GETOONDE TEKST:
________________

Pancho Villa is in veel Hollywoodproducties meestal vervallen tot een karikatuur, zoals in Villa Rides (1968) met Yul Brynner als Villa, of in Pancho Villa (1972) met Telly Savalas in de hoofdrol. Villa was een ijdele man en niet wars van publiciteit. Een aantal malen werden zijn acties vastgelegd door Amerikaanse filmploegen en in drie films speelde Villa zichzelf.
Een uitstekende documentaire over de Mexicaanse Revolutie en haar betekenis, The Storm that Swept Mexico (2011), is te vinden op Youtube en bevat veel authentieke filmopnames uit de revolutiejaren. Zie hieronder.
[2] Op het verloop van de revolutie kan in het bestek van dit artikel slechts kort worden ingegaan. Enkele titels over de Mexicaanse Revolutie: Ronald Atkin, Revolution! Mexico 1910-1920 (1969); Adolfo Gilly, The Mexican Revolution (1983), Robert E. Quirk, The Mexican Revolution 1914-1915 (1960). Over Zapata zijn o.a. verschenen: Peter E. Newell, Zapata of Mexico (1979); Robert P. Millon, Zapata (1969); John Womack Jr., Zapata and The Mexican Revolution (1969). De Amerikaanse auteur John Reed (de latere schrijver van Ten Days that Shook the World) reisde enige tijd mee met de troepen van Pancho Villa en deed daarvan verslag in zijn boek Insurgent Mexico (1914).

________________

GEGEVEN MATERIAAL:
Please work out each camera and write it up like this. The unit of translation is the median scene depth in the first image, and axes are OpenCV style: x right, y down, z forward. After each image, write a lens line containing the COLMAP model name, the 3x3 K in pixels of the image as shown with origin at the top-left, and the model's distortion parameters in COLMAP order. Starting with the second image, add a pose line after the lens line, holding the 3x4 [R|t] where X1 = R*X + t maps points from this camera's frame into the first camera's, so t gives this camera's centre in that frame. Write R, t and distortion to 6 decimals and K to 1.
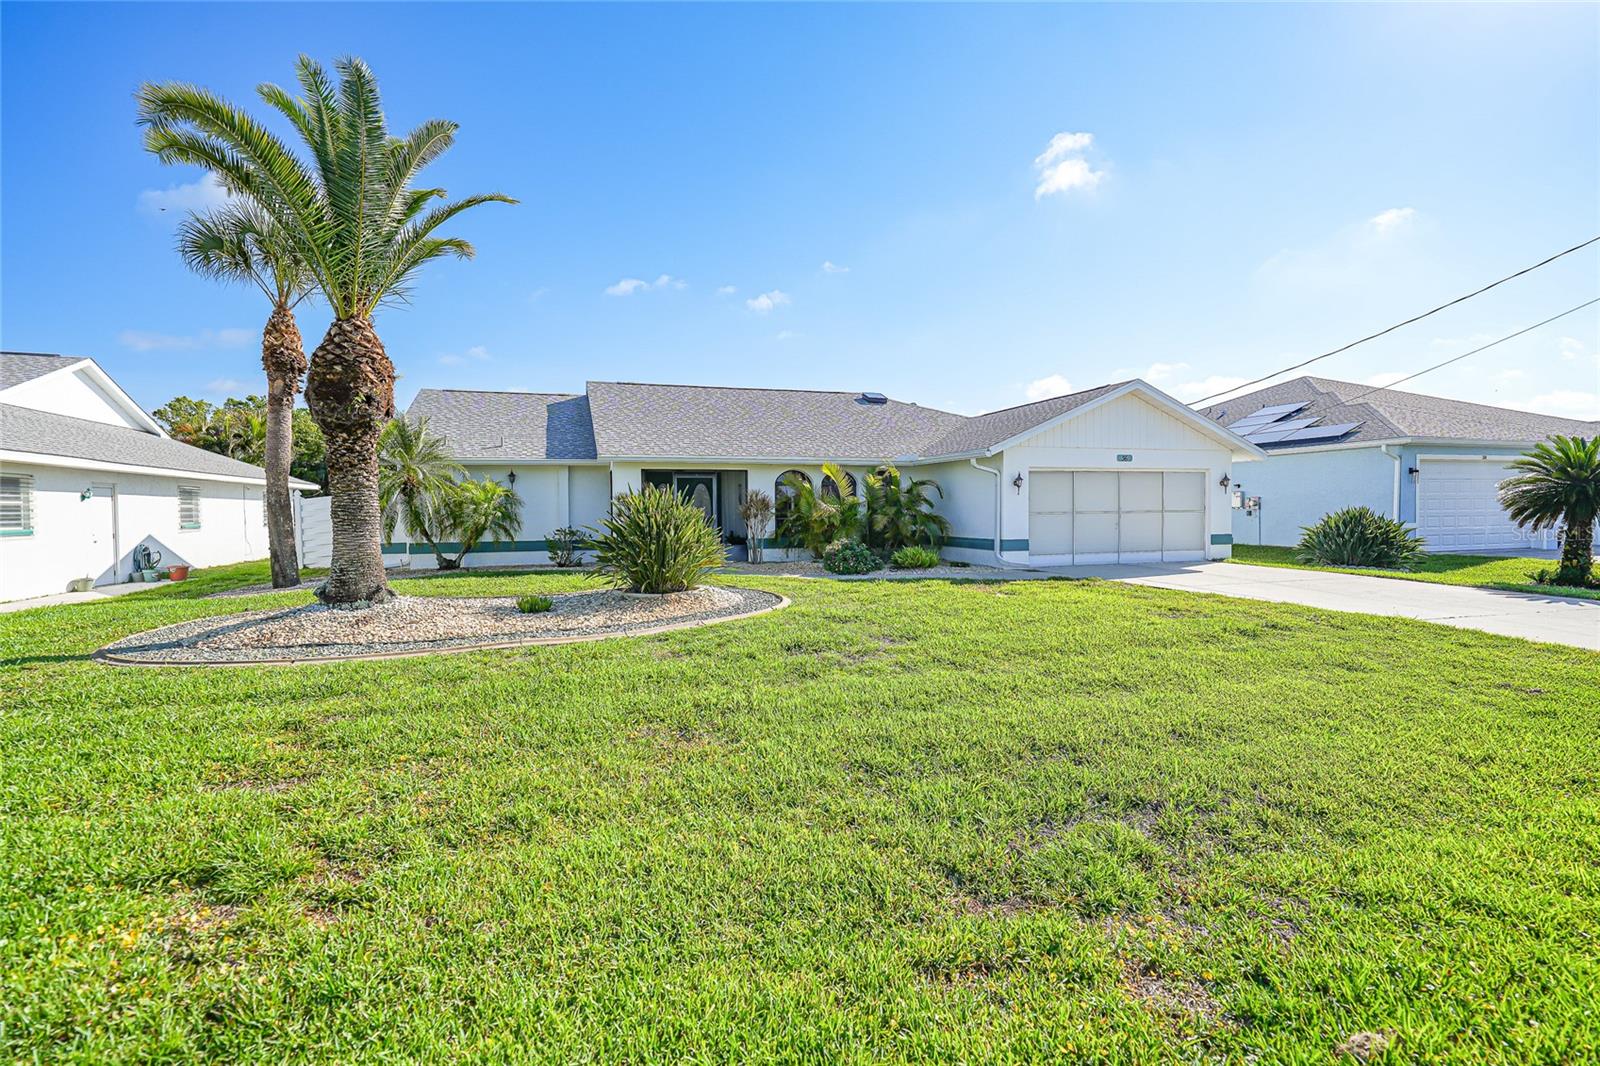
lens RADIAL K [[789.0, 0, 800.0], [0, 789.0, 533.0], [0, 0, 1]] dist [-0.003502, -0.000651]
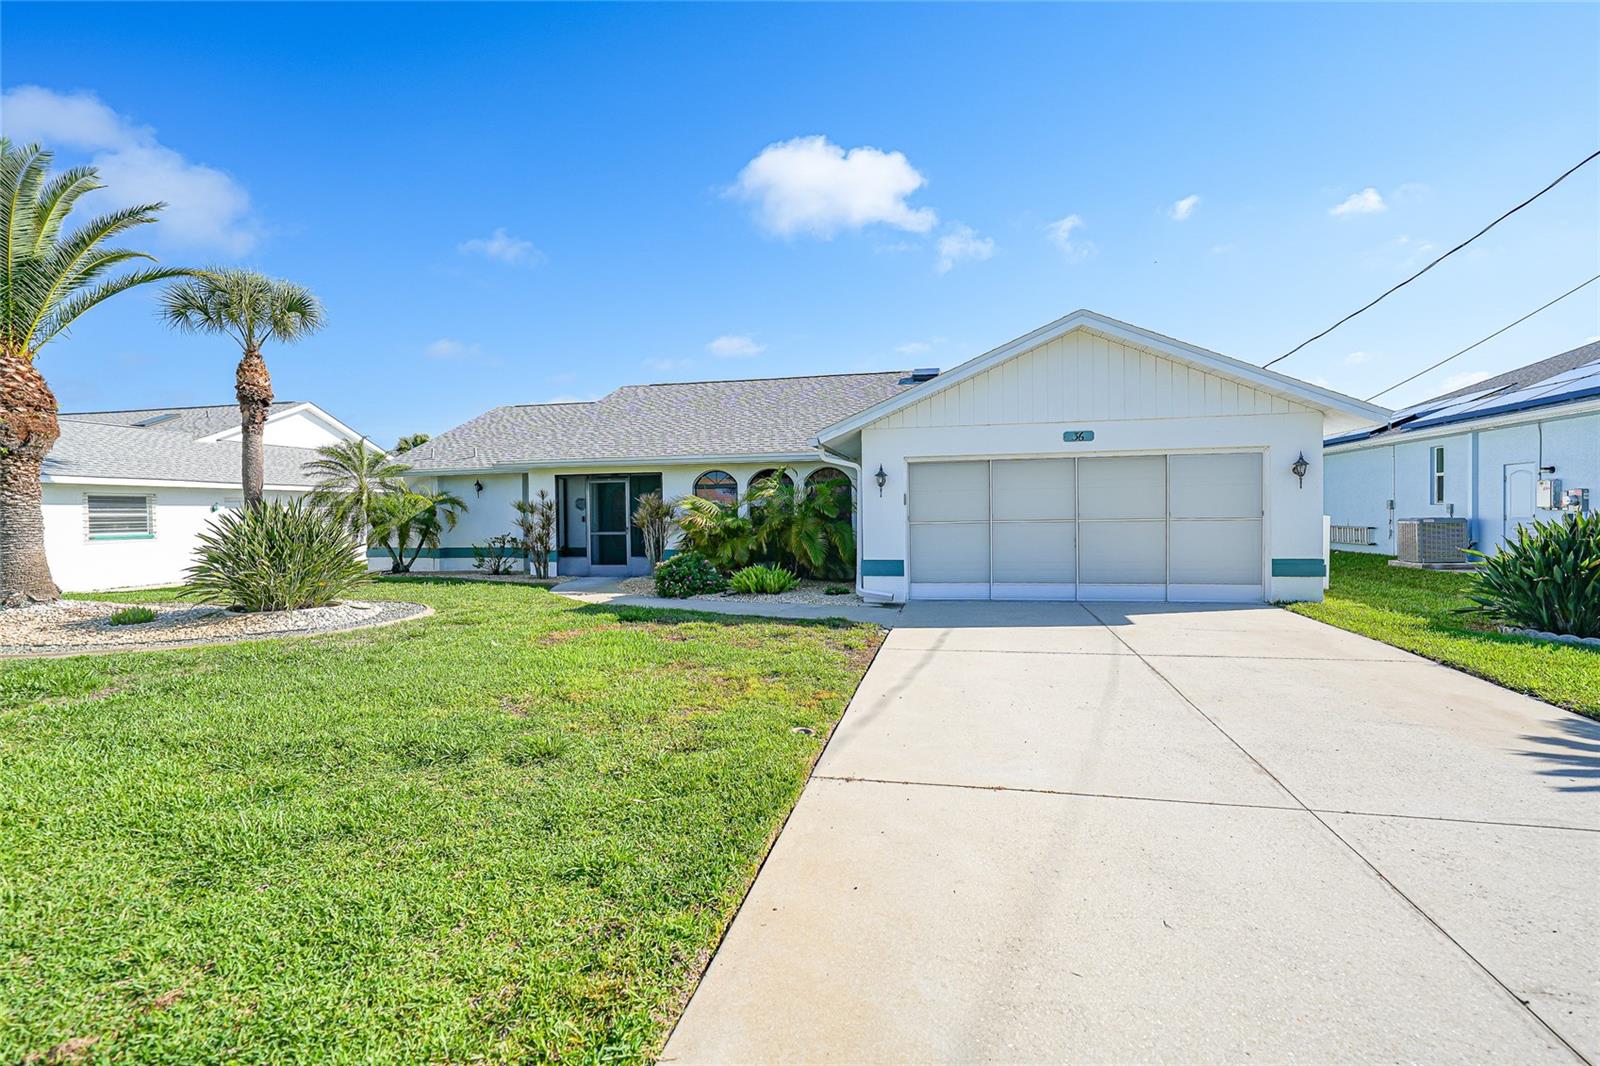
lens RADIAL K [[789.0, 0, 800.0], [0, 789.0, 533.0], [0, 0, 1]] dist [-0.003502, -0.000651]
pose [[0.852611, 0.010270, -0.522445, 0.558163], [-0.008394, 0.999947, 0.005958, -0.018888], [0.522479, -0.000695, 0.852652, 0.340567]]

________________

OPDRACHTEN:
(a) Geef uit de tekst over Pancho Villa woordelijk het gedeelte weer van "[2] Op het verloop" tot en met "Insurgent Mexico (1914).".
(b) In welk boek deed John Reed volgens de tekst over Pancho Villa verslag van zijn tijd bij de troepen van Villa?
(c) Pak de tekst over Pancho Villa en de Mexicaanse Revolutie op na de laatste zin en schrijf hem verder.
Het materiaal komt uit een andere bron dan de tekst.

VERWACHTE ANTWOORDEN:
(a)
[2] Op het verloop van de revolutie kan in het bestek van dit artikel slechts kort worden ingegaan. Enkele titels over de Mexicaanse Revolutie: Ronald Atkin, Revolution! Mexico 1910-1920 (1969); Adolfo Gilly, The Mexican Revolution (1983), Robert E. Quirk, The Mexican Revolution 1914-1915 (1960). Over Zapata zijn o.a. verschenen: Peter E. Newell, Zapata of Mexico (1979); Robert P. Millon, Zapata (1969); John Womack Jr., Zapata and The Mexican Revolution (1969). De Amerikaanse auteur John Reed (de latere schrijver van Ten Days that Shook the World) reisde enige tijd mee met de troepen van Pancho Villa en deed daarvan verslag in zijn boek Insurgent Mexico (1914).

(b) In zijn boek Insurgent Mexico (1914).

(c)
[3] Porfirio Díaz (1830-1915) sleet zijn laatste jaren in Parijs. Hij ligt begraven op Cimetière du Montparnasse (15 e Division) in Parijs.
[4] Tijdens de revolutie ontstond het volksliedje La Adelita. Het lied is een eerbetoon aan de soldaderas en wordt in Mexico nog steeds gespeeld.
[5] Zo werd de onderwijzeres Dolores Jiménes y Muro (1848-1925) in 1914 brigadegeneraal in het leger van Zapata. Ze werkte mee aan het opstellen van het Plan de Ayala en was redactrice van de krant La Voz de Juárez.